It was probably lucky for both of us that there was no dashcam about. There is no evidence, other than this account, of his shameful racism, or of my own shameful failure to do anything to stop him.
I should have at least stepped out of his horrible car and sent him to the back of the rank again. He deserved that. But it was a cold day and I wanted to get home. And yes, I realise this is no excuse.
Dublin taxi driver Samuel Johnson, who was born in Nigeria but lives here with his family, did have a dashcam last weekend when he took on a drunk male passenger and attempted to get him home, only to suffer assault and racial abuse.
The resulting footage - and it's a topic for another day to note we must hope that the presence of the camera was well-flagged - has been shared online. It is grim, but worth enduring if you can bear it and it's understood a suspect has handed himself in to police.
"I was really in shock as this has never happened to me before," Mr Johnson told the Irish Independent, as he said he wanted "justice". "I still feel the pain that something like that can happen."

▸ **DATA SECTION**
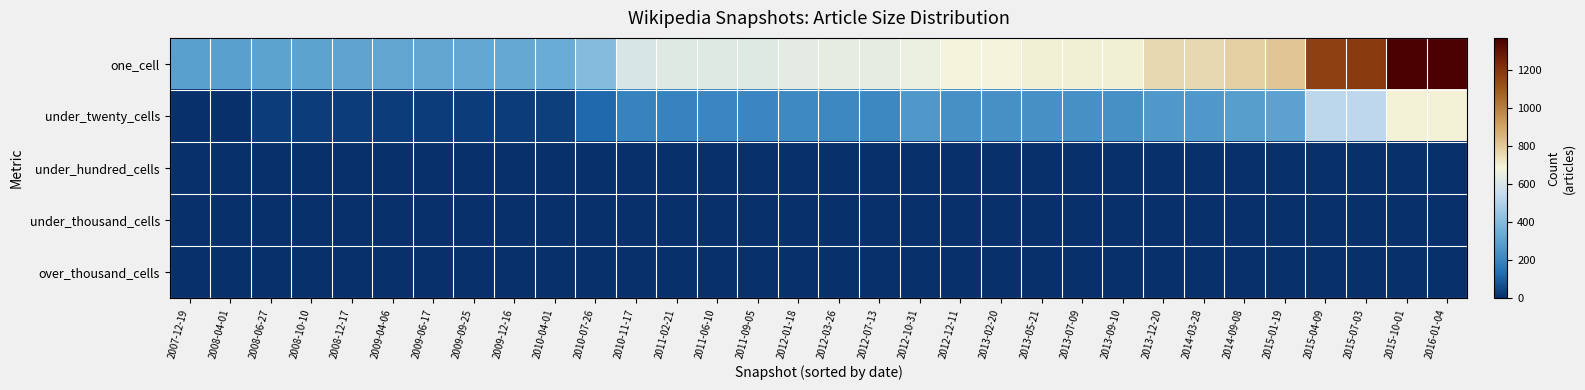

Which series has the largest total across all categories?

one_cell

▸ **TASKS TO PERFORM**
a) According to the taxi passage, why did the writer stay in the car instead of sending the driver to the back of the rank?
b) Proceed with the taxi passage, starting right after its final sentence.
The data that accompanies the taxi passage is separate material and unrelated to it.

▸ **RESPONSES BY ITEM NUMBER**
a) It was a cold day and the writer wanted to get home. The writer acknowledges that this is no excuse.

b)
The reality is that something like this does happen, very probably more often than any of us would like to admit. We don't know how often, because we have laws against assault, of course, but no laws against hate crime. Thus we have no clear data on the extent of hate crime in Ireland. We have only anecdotes that would make you wince.
A recent schools GAA game in Dingle is alleged to have had racist chanting by some supporters. An Irish-born lawyer was jailed last month for shouting racist abuse at airline staff on a flight from Mumbai to London. A recent study of Central Statistics Office data found that black non-Irish people are five times less likely to have a job compared with white Irish people. Black non-Irish people are also over two and a half times more likely to experience discrimination when in employment.
And just last November, an EU report ranked Ireland the second worst among European countries where black people have experienced "racist violence". Only Finland did worse.
Based on interviews carried out in 2015 and 2016 with more than 5,800 people in 12 EU countries, including France, Germany and the UK, it found that black people in the EU continue to face "widespread and entrenched prejudice" in many areas of life, as well as racist harassment and attacks.
In Ireland, 51pc of people of African descent said they had experienced hate-motivated harassment, compared with 21pc in the UK.
Perhaps even more shocking, 13pc of respondents said they had experienced racist violence in Ireland. This put us sharing joint second place with Austria, where the radical right-wing Freedom Party is currently sharing power.
And in all cases of violent attacks, more than 60pc said they had not reported the incident to officials, with many saying they felt reporting would not change anything or that they did not trust the police.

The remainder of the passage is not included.